Het aantal liquidaties in Nederland is vorig jaar voor het eerst in jaren weer licht gestegen. In 2022 vonden er elf liquidaties plaats, terwijl er sinds 2017 sprake was van een daling van 31 naar acht in 2021. De liquidaties hebben meestal te maken met drugscriminaliteit.
Dat blijkt uit de factsheet ‘Update liquidaties 2022’ van het WODC, een vervolg op het rapport ‘Tweede verkennende studie Liquidaties’ uit 2021 en de ‘Update liquidaties 2021’. Deze notitie bevat een update van de aantallen voor het jaar 2022 en informatie over de regio’s waar de liquidaties plaatsvonden en de leeftijd van de slachtoffers. Bij liquidaties gaat het om het aantal incidenten, niet om het aantal mensen dat is vermoord.
Het aantal van 2022 is nog steeds (aanzienlijk) lager dan de aantallen van voor 2018. Die schommelden tussen de achttien en 31 liquidaties per jaar, met een uitschieter naar 38 in 2014.
Over de jaren heen vinden liquidaties vooral plaats in Noord-Holland, met name in Amsterdam. Maar in 2022 is bijna de helft van het aantal liquidaties (vijf) in Zuid-Holland gepleegd, waarvan drie in Rotterdam. Ook vonden er in dat jaar twee liquidaties van Nederlanders plaats in het buitenland, namelijk in Zuid-Spanje en Antwerpen.

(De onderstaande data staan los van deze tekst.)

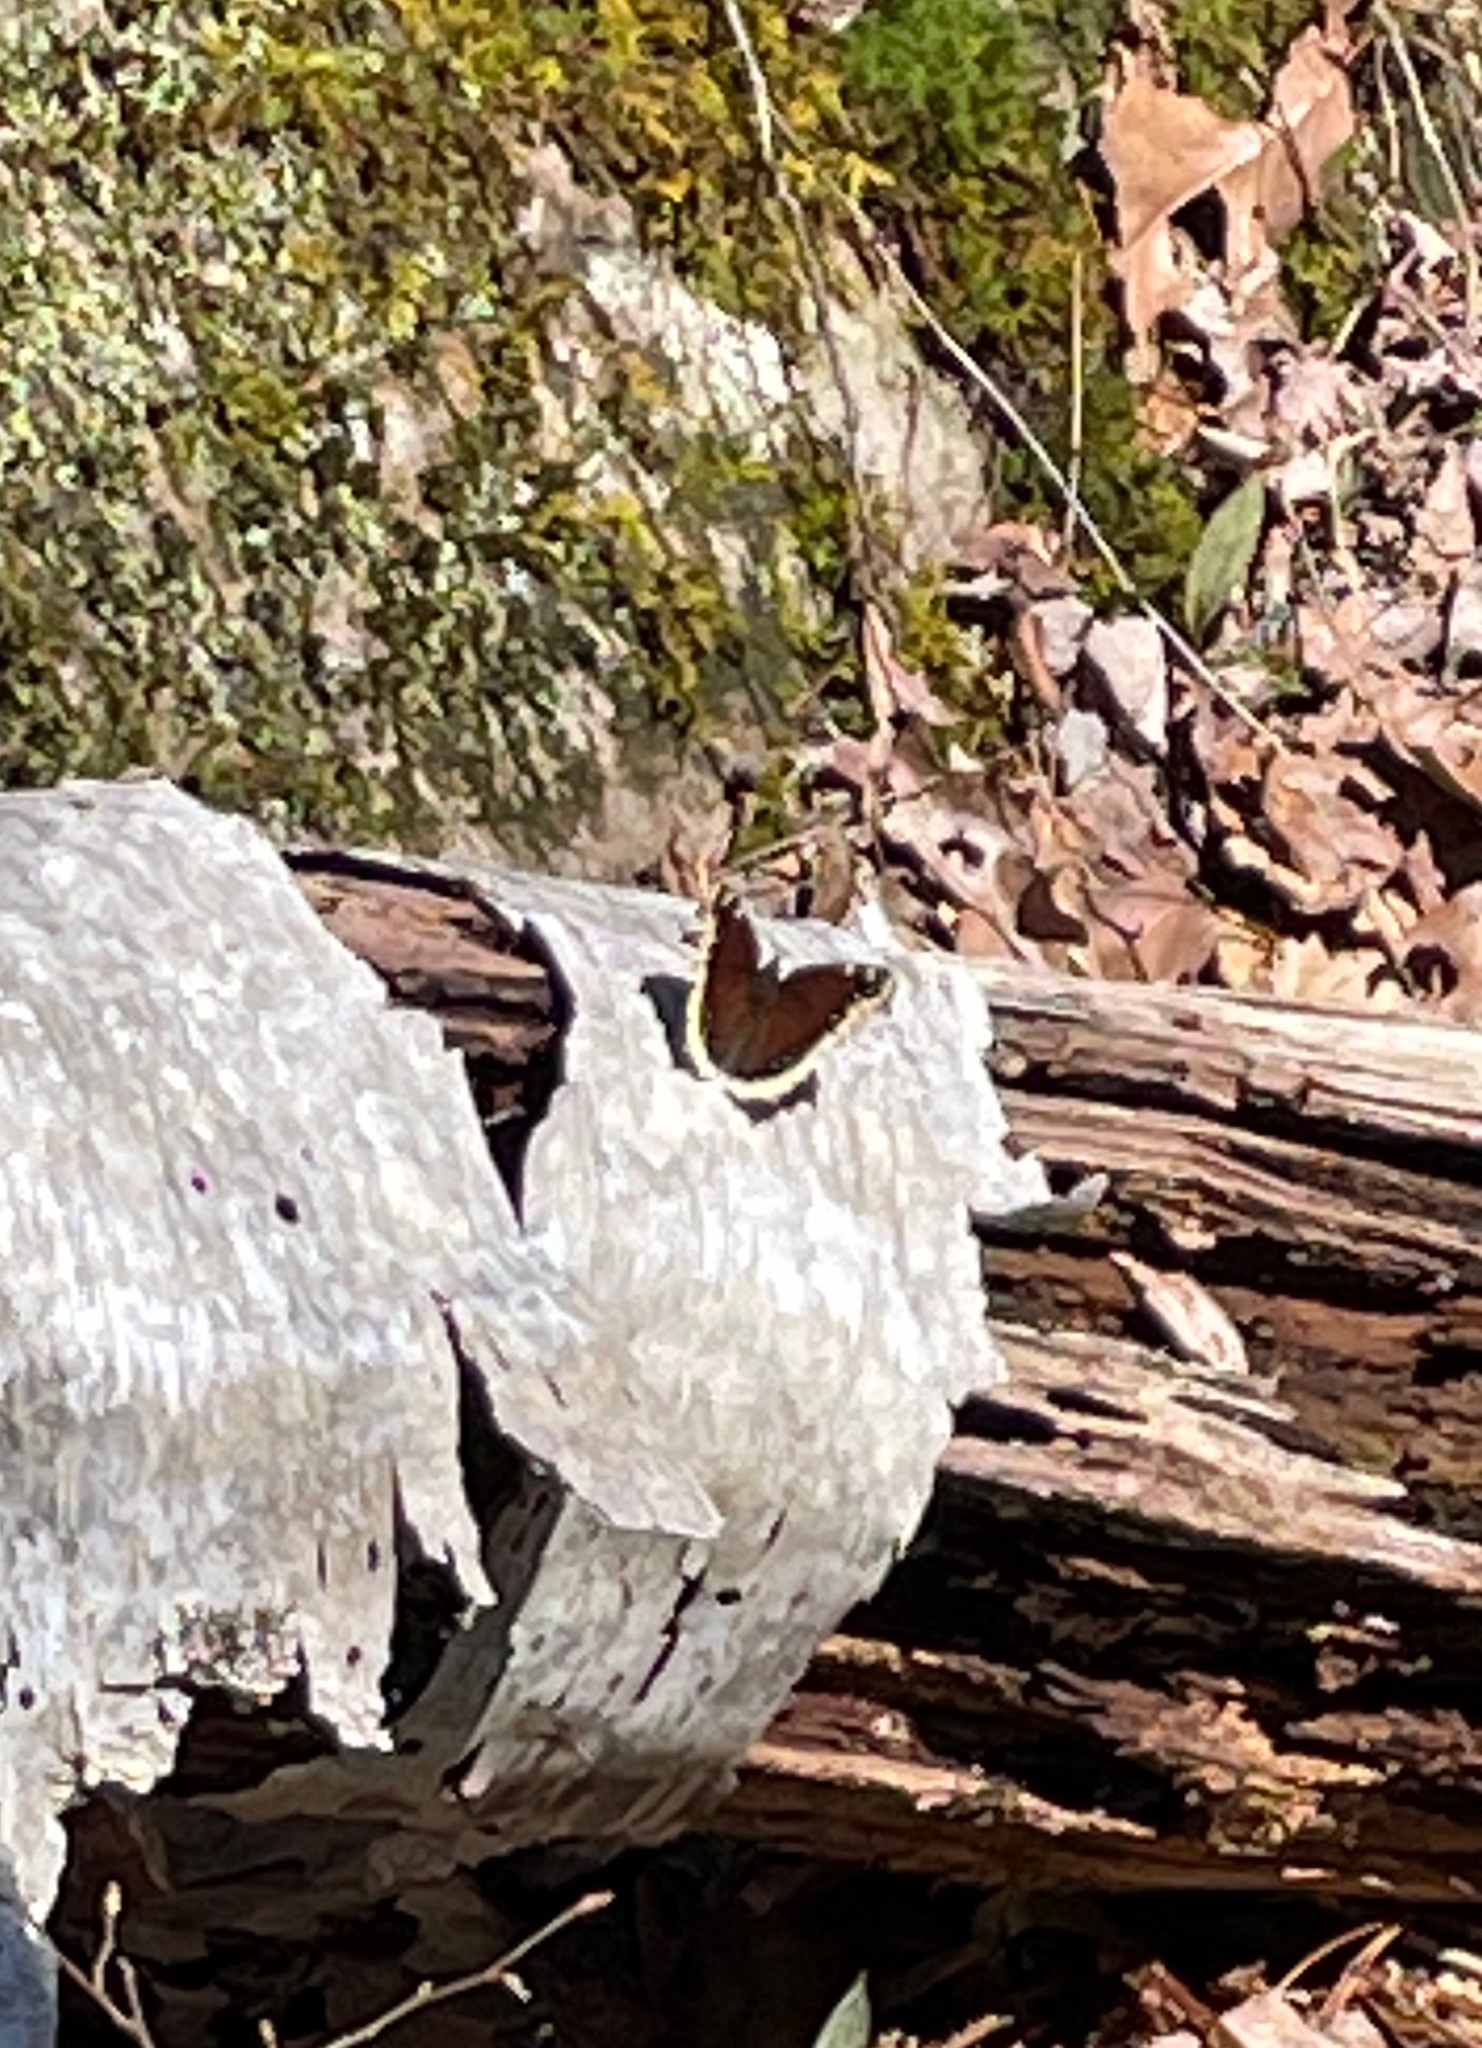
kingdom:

In 2022 komt bij meer dan de helft van de liquidaties een verband met drugscriminaliteit naar voren. Bij zes slachtoffers gaat het om directe betrokkenheid, veelal het handelen in drugs, en in één geval om drugsproductie. Bij twee slachtoffers is er een mogelijk verband met drugscriminaliteit. Dan gaat het om directe familieleden die betrokken zijn bij drugscriminaliteit. Drie slachtoffers kunnen in verband worden gebracht met georganiseerde criminaliteit, maar het is bij hen niet bekend of er een relatie is met drugscriminaliteit.